Medlin, who attended Dalton State College and has a degree in criminal justice, worked with juvenile offenders in Georgia before he realized he could double his salary as a personal trainer.

"I felt like I was having more of an impact on people's lives as a trainer than I did in the justice system," Medlin says. "It seems like I've been able to help everyone I've worked with except for my parents. They have serious health problems beyond weight. But if my parents were ever proud of me for getting healthy, they never said so. It's disappointing but..."

He pauses then adds wistfully, "Maybe some people have trouble putting their feelings into words."

Medlin is so determined to be upbeat that it takes some prodding to learn he was an only child whose parents seemed baffled and annoyed when he stopped sharing fast food and Southern-fried entrees . He would bring his own fruit, vegetables and healthy food in a cooler to family gatherings so he could socialize without gaining weight. His description of the vibe he would get from other family members sounds as if they found his new diet snobbish.

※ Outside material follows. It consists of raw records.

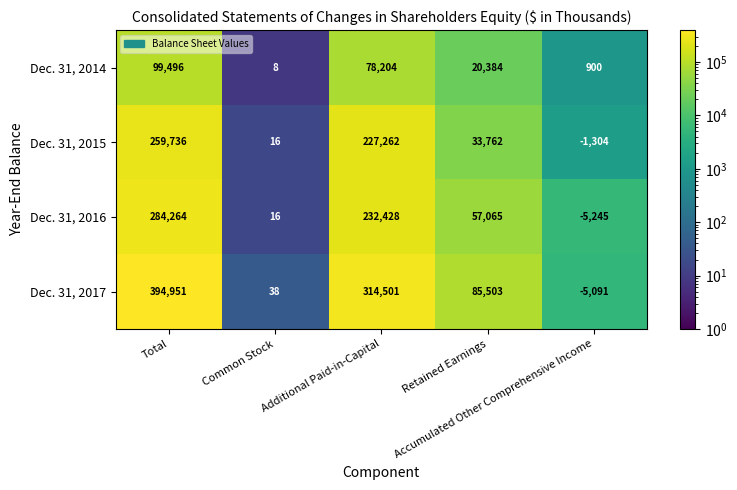

Which series has the largest total across all categories?

Dec. 31, 2017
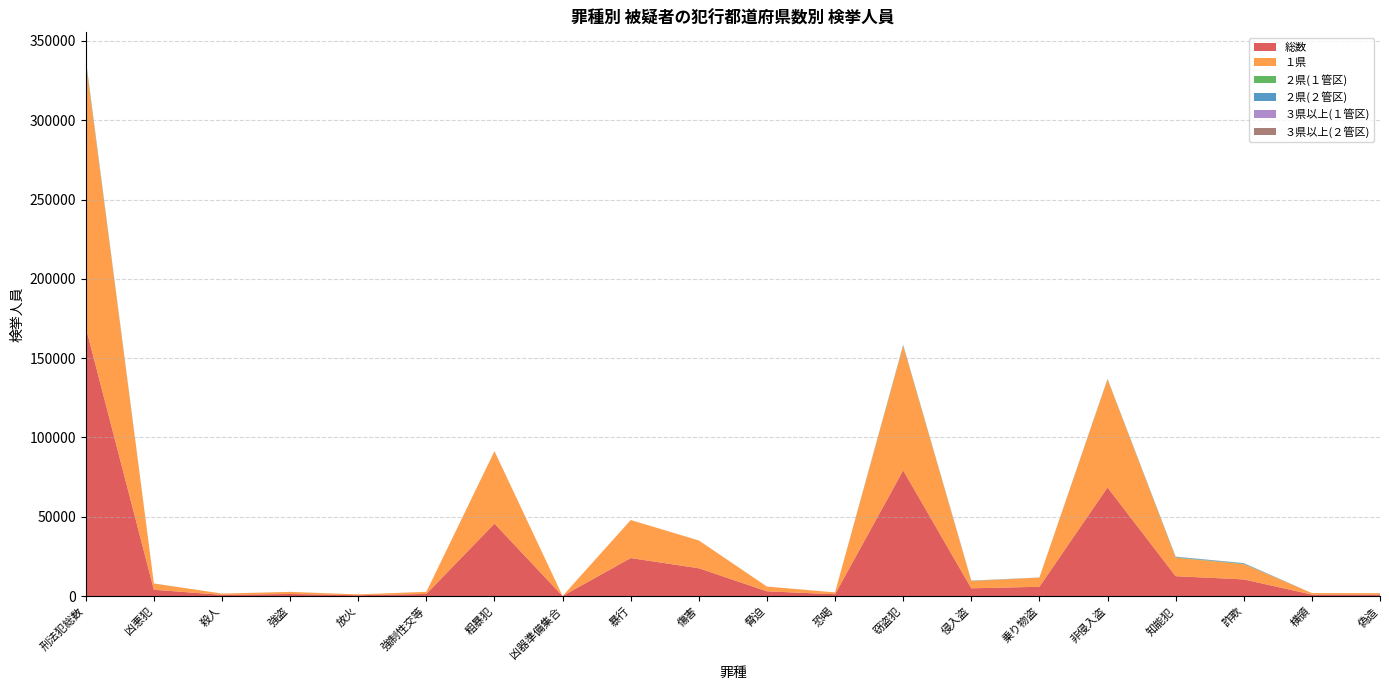

Reading left to right, list all the values displayed in this chart.

総数: 刑法犯総数=169409	凶悪犯=3978	殺人=785	強盗=1322	放火=532	強制性交等=1339	粗暴犯=45682	凶器準備集合=34	暴行=23964	傷害=17532	脅迫=2993	恐喝=1159	窃盗犯=79234	侵入盗=4896	乗り物盗=5860	非侵入盗=68478	知能犯=12534	詐欺=10507	横領=937	偽造=929
１県: 刑法犯総数=167337	凶悪犯=3918	殺人=777	強盗=1288	放火=532	強制性交等=1321	粗暴犯=45594	凶器準備集合=34	暴行=23954	傷害=17496	脅迫=2978	恐喝=1132	窃盗犯=78379	侵入盗=4570	乗り物盗=5783	非侵入盗=68026	知能犯=11609	詐欺=9621	横領=926	偽造=907
２県(１管区): 刑法犯総数=748	凶悪犯=16	殺人=6	強盗=6	放火=0	強制性交等=4	粗暴犯=56	凶器準備集合=0	暴行=7	傷害=22	脅迫=3	恐喝=24	窃盗犯=355	侵入盗=127	乗り物盗=39	非侵入盗=189	知能犯=241	詐欺=225	横領=4	偽造=10
２県(２管区): 刑法犯総数=606	凶悪犯=36	殺人=2	強盗=24	放火=0	強制性交等=10	粗暴犯=21	凶器準備集合=0	暴行=1	傷害=8	脅迫=10	恐喝=2	窃盗犯=180	侵入盗=56	乗り物盗=8	非侵入盗=116	知能犯=332	詐欺=316	横領=4	偽造=9
３県以上(１管区): 刑法犯総数=160	凶悪犯=2	殺人=0	強盗=0	放火=0	強制性交等=2	粗暴犯=3	凶器準備集合=0	暴行=1	傷害=2	脅迫=0	恐喝=0	窃盗犯=105	侵入盗=55	乗り物盗=11	非侵入盗=39	知能犯=46	詐欺=44	横領=1	偽造=0
３県以上(２管区): 刑法犯総数=225	凶悪犯=3	殺人=0	強盗=2	放火=0	強制性交等=1	粗暴犯=5	凶器準備集合=0	暴行=1	傷害=3	脅迫=1	恐喝=0	窃盗犯=114	侵入盗=53	乗り物盗=12	非侵入盗=49	知能犯=93	詐欺=89	横領=2	偽造=2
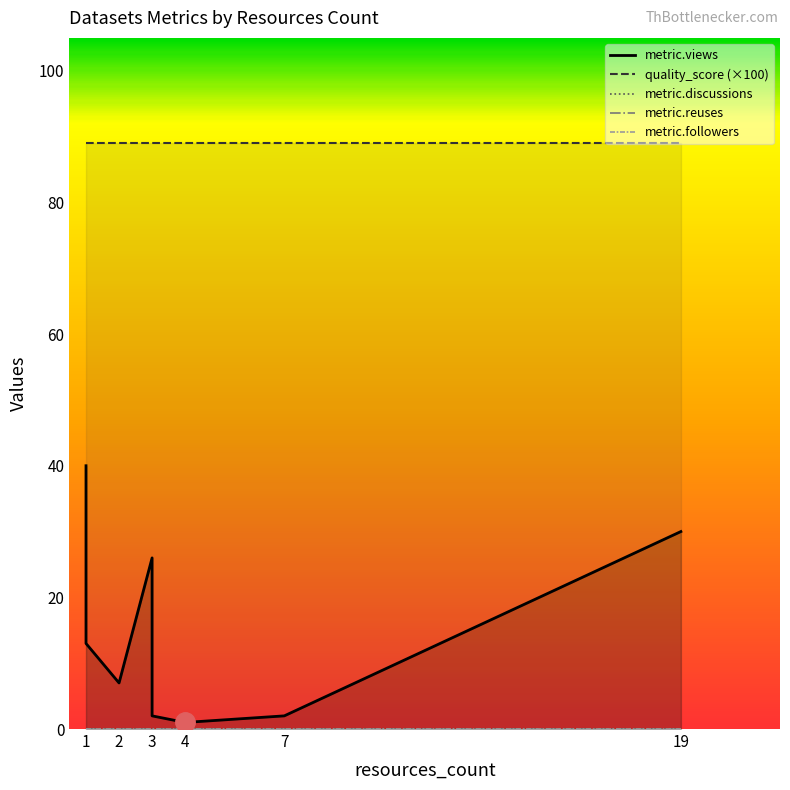

True or false: metric.views and metric.discussions cross at least once.

False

Journalist Pete Hamill described similar responses from his buddies when Hamill decided he was an alcoholic and tried to quit drinking. In his memoir, "A Drinking Life," Hamill explained that in his Irish New York neighborhood, drinking was the way family and friends bonded socially, and getting drunk was how Hamill could prove to them he wasn't a snob just because he had landed a cool writer's job.

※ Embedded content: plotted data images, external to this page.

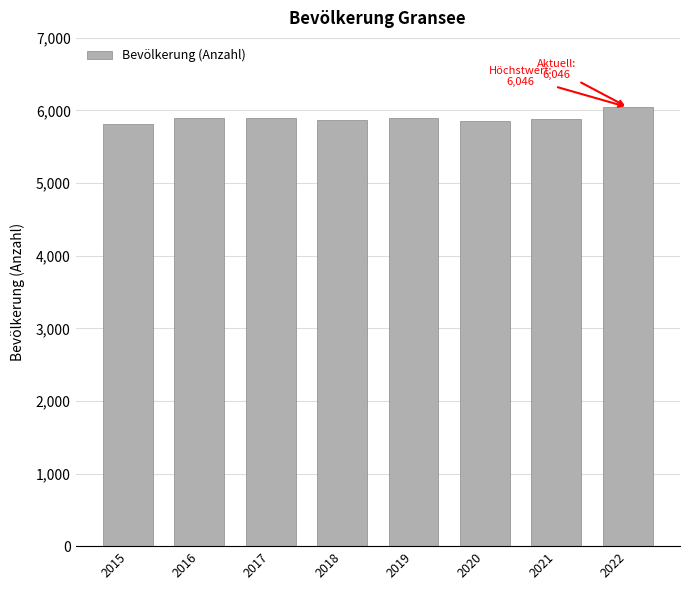

What is the sum of all values?

47143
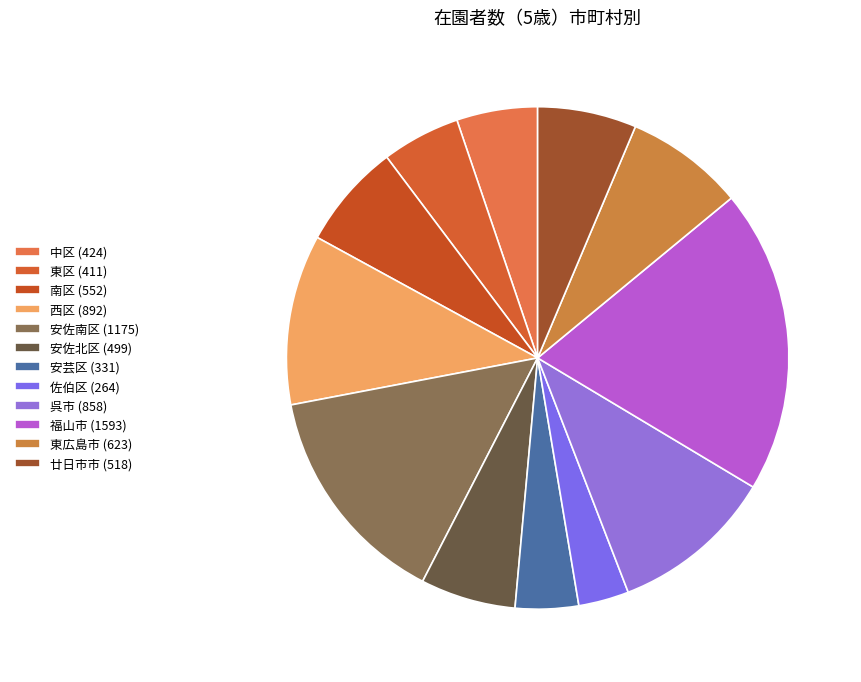

Does 安佐北区 account for over 50% of the chart?

No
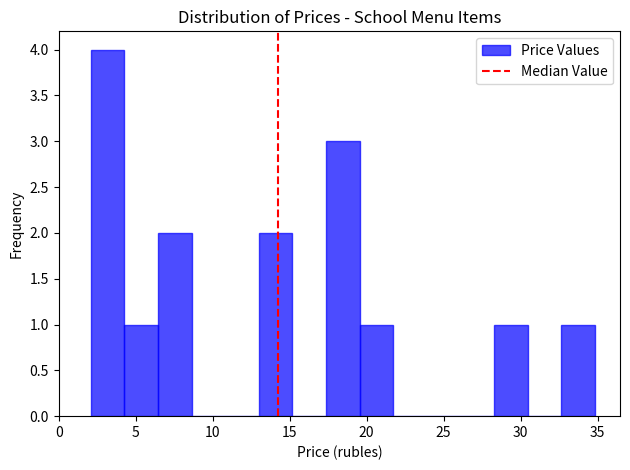

Over which range of the x-axis is the bar tallest?

2.0 to 4.5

"Southern cooking might have that kind of hold on some people; it's definitely a way some families bond," Medlin muses, mulling over the great pride Southern cooks take in making a delicious meal even out of buttery, fatty scraps other cooks might overlook. "But it shouldn't be the only way. And I don't always stick to healthy food. I tell clients to allow themselves one cheat meal each week when they can eat candy, cake, whatever they crave. My cheat meal is Friday night supper."

His favorite "cheat food" is Mexican, complete with flour and corn tortillas wrapped into meat- and bean-filled tacos and burritos then sprinkled with healthy tidbits like tomatoes, cilantro and lettuce. But these meals are not every-week treats, he says, and he will go without a cheat meal for 12 weeks before a competition.

After that deprivation, though, he confesses one of his favorite binges used to be Little Debbie Fudge Rounds.

"No nutritional value whatsoever," he says, a bit wickedly.